Task to carry out: Put the lines below into a JSON list of strings, one string per line and with blank lines omitted. Begin at the line that contains "后面回需要先把这个你们头一件" and stop after the line that contains "第一件事情是把这个Kddyl".

+++ Materials provided

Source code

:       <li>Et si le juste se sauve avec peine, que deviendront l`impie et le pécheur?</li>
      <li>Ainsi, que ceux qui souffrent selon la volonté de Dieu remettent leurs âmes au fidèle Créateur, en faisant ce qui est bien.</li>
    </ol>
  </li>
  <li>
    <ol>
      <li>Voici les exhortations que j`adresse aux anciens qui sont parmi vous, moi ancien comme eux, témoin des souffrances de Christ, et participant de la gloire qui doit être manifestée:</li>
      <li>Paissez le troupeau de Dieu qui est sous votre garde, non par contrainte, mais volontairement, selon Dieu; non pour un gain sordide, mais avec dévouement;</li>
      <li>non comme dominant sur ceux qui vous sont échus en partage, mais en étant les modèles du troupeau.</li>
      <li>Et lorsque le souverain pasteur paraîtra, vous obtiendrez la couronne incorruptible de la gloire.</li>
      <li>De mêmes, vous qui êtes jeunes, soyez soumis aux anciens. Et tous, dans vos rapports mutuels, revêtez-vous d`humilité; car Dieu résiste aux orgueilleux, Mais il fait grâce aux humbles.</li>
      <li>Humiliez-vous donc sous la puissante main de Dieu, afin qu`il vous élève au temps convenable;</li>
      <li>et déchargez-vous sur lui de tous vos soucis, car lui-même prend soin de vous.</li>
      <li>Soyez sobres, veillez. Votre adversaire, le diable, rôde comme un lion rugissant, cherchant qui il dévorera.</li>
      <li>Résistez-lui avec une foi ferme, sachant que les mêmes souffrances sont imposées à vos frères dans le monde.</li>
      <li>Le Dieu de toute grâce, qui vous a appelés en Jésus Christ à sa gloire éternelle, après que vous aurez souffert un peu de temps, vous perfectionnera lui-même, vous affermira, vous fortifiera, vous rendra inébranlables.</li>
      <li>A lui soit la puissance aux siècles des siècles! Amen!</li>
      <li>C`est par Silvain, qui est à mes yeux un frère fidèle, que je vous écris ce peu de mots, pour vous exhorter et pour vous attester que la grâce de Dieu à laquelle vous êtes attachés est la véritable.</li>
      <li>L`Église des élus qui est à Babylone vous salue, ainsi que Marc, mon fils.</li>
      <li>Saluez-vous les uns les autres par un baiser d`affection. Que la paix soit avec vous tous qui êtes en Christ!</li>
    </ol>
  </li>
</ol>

++++++
+++ Materials provided

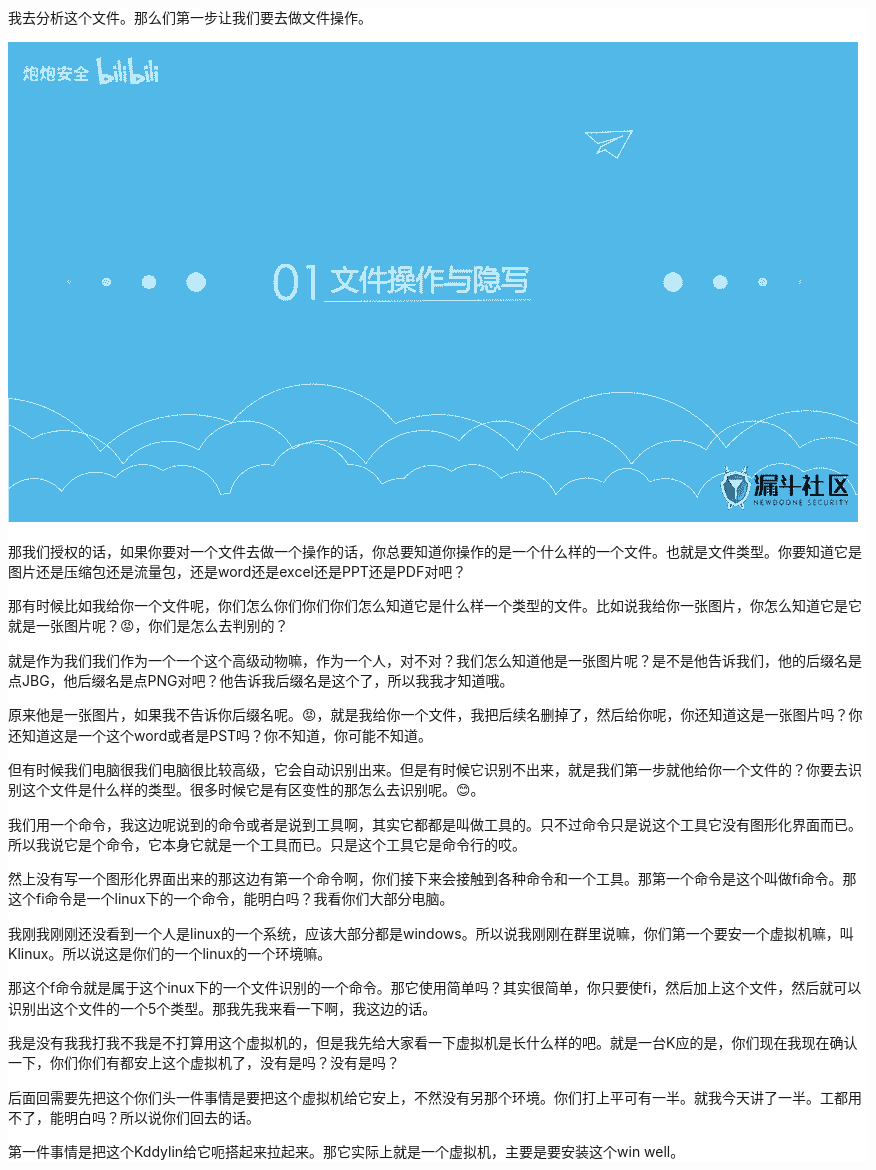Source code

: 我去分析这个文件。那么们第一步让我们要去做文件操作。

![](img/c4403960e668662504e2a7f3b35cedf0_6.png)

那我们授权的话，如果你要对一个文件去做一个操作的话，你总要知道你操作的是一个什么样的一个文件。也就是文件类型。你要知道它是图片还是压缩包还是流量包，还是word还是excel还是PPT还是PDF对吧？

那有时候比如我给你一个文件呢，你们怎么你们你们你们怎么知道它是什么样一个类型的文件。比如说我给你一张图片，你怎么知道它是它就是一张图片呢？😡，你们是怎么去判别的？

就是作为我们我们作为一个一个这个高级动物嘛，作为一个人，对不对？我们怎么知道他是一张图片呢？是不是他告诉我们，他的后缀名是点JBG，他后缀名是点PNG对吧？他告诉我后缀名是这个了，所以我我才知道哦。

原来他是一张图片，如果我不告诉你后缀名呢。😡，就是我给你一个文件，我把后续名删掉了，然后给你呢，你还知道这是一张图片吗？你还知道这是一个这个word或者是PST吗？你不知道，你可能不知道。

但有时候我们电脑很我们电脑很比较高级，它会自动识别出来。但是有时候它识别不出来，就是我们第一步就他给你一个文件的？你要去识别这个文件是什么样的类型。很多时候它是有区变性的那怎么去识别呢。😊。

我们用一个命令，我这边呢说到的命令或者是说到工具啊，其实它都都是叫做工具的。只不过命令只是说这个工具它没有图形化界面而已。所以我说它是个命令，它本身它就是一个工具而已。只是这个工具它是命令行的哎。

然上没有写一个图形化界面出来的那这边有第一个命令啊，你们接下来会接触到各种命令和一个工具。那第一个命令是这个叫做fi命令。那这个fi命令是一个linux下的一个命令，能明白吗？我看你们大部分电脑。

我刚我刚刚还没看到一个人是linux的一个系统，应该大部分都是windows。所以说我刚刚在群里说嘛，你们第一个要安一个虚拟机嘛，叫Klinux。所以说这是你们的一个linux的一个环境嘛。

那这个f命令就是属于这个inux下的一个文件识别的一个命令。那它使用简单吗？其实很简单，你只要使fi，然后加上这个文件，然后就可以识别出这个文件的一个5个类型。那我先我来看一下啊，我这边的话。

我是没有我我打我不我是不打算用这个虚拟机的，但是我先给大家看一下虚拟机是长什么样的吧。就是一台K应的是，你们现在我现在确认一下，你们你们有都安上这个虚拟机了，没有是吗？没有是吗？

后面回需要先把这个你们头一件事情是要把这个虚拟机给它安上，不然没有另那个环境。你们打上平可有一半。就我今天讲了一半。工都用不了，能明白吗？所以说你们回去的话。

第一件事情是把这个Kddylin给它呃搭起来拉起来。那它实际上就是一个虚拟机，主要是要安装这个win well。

++++++
+++ Materials provided

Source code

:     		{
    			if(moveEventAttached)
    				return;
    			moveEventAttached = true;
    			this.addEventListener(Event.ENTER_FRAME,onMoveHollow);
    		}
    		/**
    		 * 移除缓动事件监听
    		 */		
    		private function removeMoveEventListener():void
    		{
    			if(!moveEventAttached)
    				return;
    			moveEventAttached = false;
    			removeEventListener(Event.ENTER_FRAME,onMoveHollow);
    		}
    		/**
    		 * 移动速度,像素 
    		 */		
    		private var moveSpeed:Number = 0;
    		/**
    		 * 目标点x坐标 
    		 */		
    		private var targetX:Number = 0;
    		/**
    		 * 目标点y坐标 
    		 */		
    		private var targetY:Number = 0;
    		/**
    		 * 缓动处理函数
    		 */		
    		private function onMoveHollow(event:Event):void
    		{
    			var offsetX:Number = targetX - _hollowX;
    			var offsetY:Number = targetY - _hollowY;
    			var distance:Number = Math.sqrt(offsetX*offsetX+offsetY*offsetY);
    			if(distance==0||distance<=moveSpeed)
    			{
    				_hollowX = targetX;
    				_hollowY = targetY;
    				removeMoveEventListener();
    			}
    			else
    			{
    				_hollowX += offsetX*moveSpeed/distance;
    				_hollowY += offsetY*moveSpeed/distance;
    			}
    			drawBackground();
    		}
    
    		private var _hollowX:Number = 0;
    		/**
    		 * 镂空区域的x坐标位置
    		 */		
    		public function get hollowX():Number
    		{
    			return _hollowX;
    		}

++++++

Your solution:
[
  "后面回需要先把这个你们头一件事情是要把这个虚拟机给它安上，不然没有另那个环境。你们打上平可有一半。就我今天讲了一半。工都用不了，能明白吗？所以说你们回去的话。",
  "第一件事情是把这个Kddylin给它呃搭起来拉起来。那它实际上就是一个虚拟机，主要是要安装这个win well。"
]